Two days later I was leading a nature walk along the shore and was eager to point out the goose drama. But I could see no goose as I swept the entire mile-long pond with my binoculars. How strange. I was sure Henrietta couldn't fly so what had happened. Was "Henry" involved? I could imagine him saying, "Hen, you can't stay here in this scary place. Fly with me."  "But I can't fly, Henry. Don't leave me. I've had such a lonely winter."

Three days later I was making my Sunday morning walk along the parkway farther down the river, and in the great riverbend, I found the answer to the goose disappearance. Henry and Henrietta had flown the coop! Or at least they had proceeded down-river, somehow getting over the Fish Barrier Falls, passing under the Table Mountain Bridge and over the Bedrock Park rapids.

The Diversion Dam upstream, and the thirty foot drop at Fish Barrier Falls at the lower end of the pond, had kept Henrietta confined for nearly eight months. I could imagine the dilemma. "Come on, let's leave here." And she had been led to try it - go over the falls!

She must have popped over like a cork, but love conquers all, and evidently she had found her man.

I watched them swimming along the opposite shoreline, and Henry was plainly plenty worried. A walker with her dog, people moving in nearby River Bend Park, and me with my binoculars. Henrietta found a patch of grass along the bank and stepped out, nibbling and exclaiming over her find. "Look Henry, a good spot to rest and eat." But he took off in a great splash, lifting dramatically over the river, but Henrietta called out in a plaintive honk: "Henry don't leave me! You've followed me this far and we can find a home and raise our family."

Henry was evidently hooked. He turned in midair and returned in a swishy landing. It is touching the way geese show concern for each other, and it is claimed that Canada Geese mate for life. What would their life be, stranded on the river where the restless current flows continually? Where danger lurks along the edge, and flood might tear through the basin?

I left them there, paddling down the river. I wanted to call out: "Look! It's me! The man who watched you all winter. I'm your friend." But there was no sign of recognition other than watching me intently. No honk of hello.

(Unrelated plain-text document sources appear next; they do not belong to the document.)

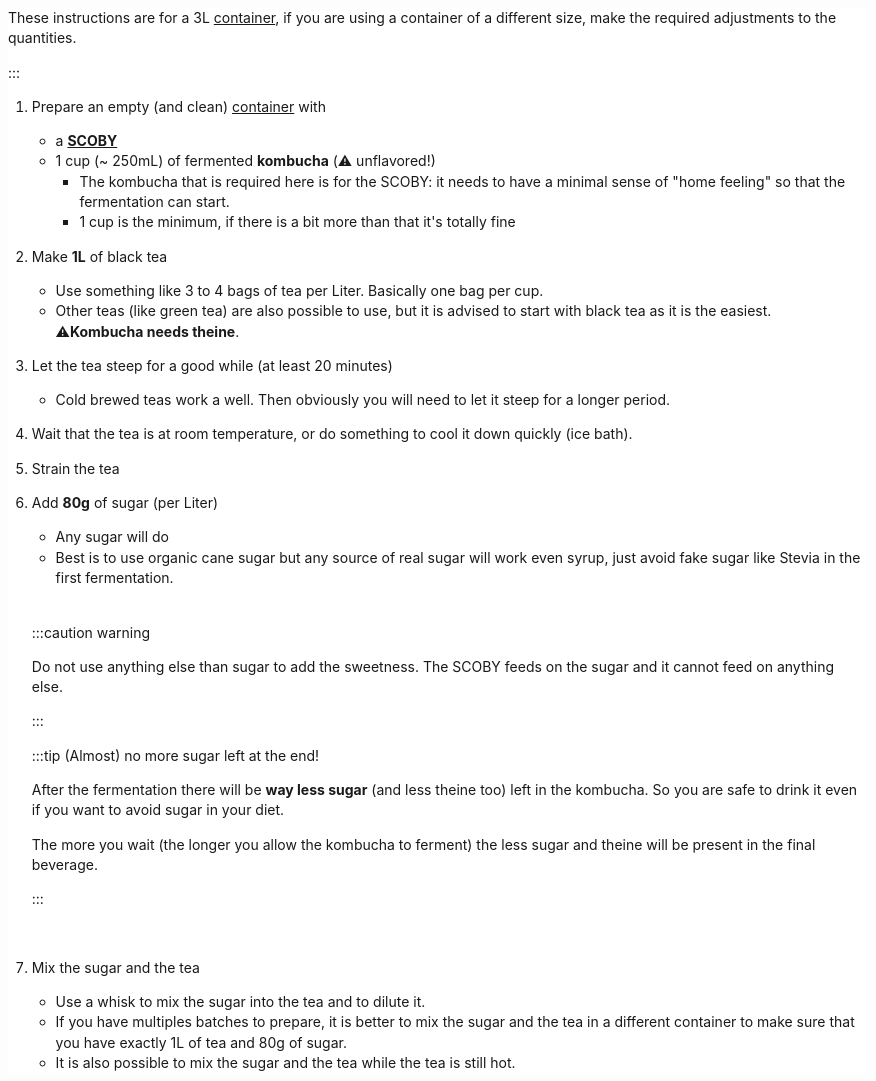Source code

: These instructions are for a 3L [container](/equipment#container), if you are using a container of a
different size, make the required adjustments to the quantities.

:::

1.  Prepare an empty (and clean) [container](/equipment#container) with

    -   a **[SCOBY](/equipment#scoby)**
    -   1 cup (~ 250mL) of fermented **kombucha** (⚠️ unflavored!)
        -   The kombucha that is required here is for the SCOBY: it needs to have a minimal sense of
            "home feeling" so that the fermentation can start.
        -   1 cup is the minimum, if there is a bit more than that it's totally fine

2.  Make **1L** of black tea

    -   Use something like 3 to 4 bags of tea per Liter. Basically one bag per cup.
    -   Other teas (like green tea) are also possible to use, but it is advised to start with black
        tea as it is the easiest. <br/>⚠️**Kombucha needs theine**.

3.  Let the tea steep for a good while (at least 20 minutes)

    -   Cold brewed teas work a well. Then obviously you will need to let it steep for a longer
        period.

4.  Wait that the tea is at room temperature, or do something to cool it down quickly (ice bath).

5.  Strain the tea

6.  Add **80g** of sugar (per Liter)

    -   Any sugar will do
    -   Best is to use organic cane sugar but any source of real sugar will work even syrup, just
        avoid fake sugar like Stevia in the first fermentation.

    <br/>

    :::caution warning

    Do not use anything else than sugar to add the sweetness. The SCOBY feeds on the sugar and it
    cannot feed on anything else.

    :::

    :::tip (Almost) no more sugar left at the end!

    After the fermentation there will be **way less sugar** (and less theine too) left in the
    kombucha. So you are safe to drink it even if you want to avoid sugar in your diet.

    The more you wait (the longer you allow the kombucha to ferment) the less sugar and theine will
    be present in the final beverage.

    :::

    <br/>

7.  Mix the sugar and the tea

    -   Use a whisk to mix the sugar into the tea and to dilute it.
    -   If you have multiples batches to prepare, it is better to mix the sugar and the tea in a
        different container to make sure that you have exactly 1L of tea and 80g of sugar.
    -   It is also possible to mix the sugar and the tea while the tea is still hot.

Maybe they will make it to the valley where they could walk over to a marsh. Will they find a place to nest? Henry and Henrietta were on a cruise of adventure, sailing down the river, meeting challenge after challenge - maybe finding a beautiful paradise ... or be protected by some kind-hearted farmer or birdwatcher. Henrietta has left my life, and I can only wave and say bon voyage. It was good knowing you. The river pond will indeed be lonely with the absence of the Canada Goose saga.